- Theatrical poster
- Directed by: Edward Mann
- Written by: Edward Mann
- Produced by: Nigel Fox
- Starring: George Montgomery Danny Steinmann
- Cinematography: Francisco Sempere
- Edited by: Fima Noveck
- Music by: Bernardo Segall
- Distributed by: Trans American Films
- Release date: December 1, 1966; (United States)
- Running time: 90 minutes
- Country: United States
- Language: English

= Hallucination Generation =

Hallucination Generation is a 1967 drama film by Edward Mann. Purportedly intended as a warning against the dangers of pill-popping 1960s hedonism
along the lines of 1936's Reefer Madness, the film's primary purpose appears to have been titillation, thus landing it in the genre of exploitation cinema. It is often cited as an example of counterculture cinema.

The main setting is Francoist Spain, where a group of American expatriate beatniks are initially living carefree lives on Ibiza. Their supposed advisor and actual leader uses drugs to lure the group's members into lives of crime. A new recruit takes part in an LSD-induced crime spree which ends in the murder of an antiques dealer. The recruit subsequently seeks refuge in a monastery.

==Plot==
The film is a drama set in Francoist Spain, where a small group of American young adults is living. The leader of the group is a drug dealer. The others are there living carefree lives as beatniks. The leader has more nefarious aims in mind, and uses drugs to lure the others into lives of crime.
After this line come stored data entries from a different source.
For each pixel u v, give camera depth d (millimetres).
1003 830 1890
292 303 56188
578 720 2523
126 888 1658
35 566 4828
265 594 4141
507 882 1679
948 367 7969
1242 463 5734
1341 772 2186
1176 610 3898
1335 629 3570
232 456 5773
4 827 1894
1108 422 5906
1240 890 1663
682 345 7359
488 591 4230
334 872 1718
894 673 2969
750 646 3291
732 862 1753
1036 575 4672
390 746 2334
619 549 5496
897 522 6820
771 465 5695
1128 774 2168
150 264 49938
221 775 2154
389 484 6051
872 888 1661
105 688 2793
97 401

George Montgomery is the psychedelic advisor to a circle of young expatriates living on the Isle of Ibiza. Visitor Danny Stone, who avoids taking part in the fun until his mother cuts off his allowance, seeks help in a monastery after an LSD-induced crime spree results in the murder of a Barcelona antiques dealer. The real world is black-and-white, the LSD trips are in color.

==Casting==
The film features Renate Kasché, Tom Baker, Marianne Kanter, and Steve Rowland.

==Production==
Filmed in Spain. Most of the film is in black and white, but there is a psychedelic sequence depicting the purported effects of the group using LSD which was filmed in color.

==In popular culture==
The film inspired a 1989 song, "Hallucination Generation" by the new beat band The Gruesome Twosome.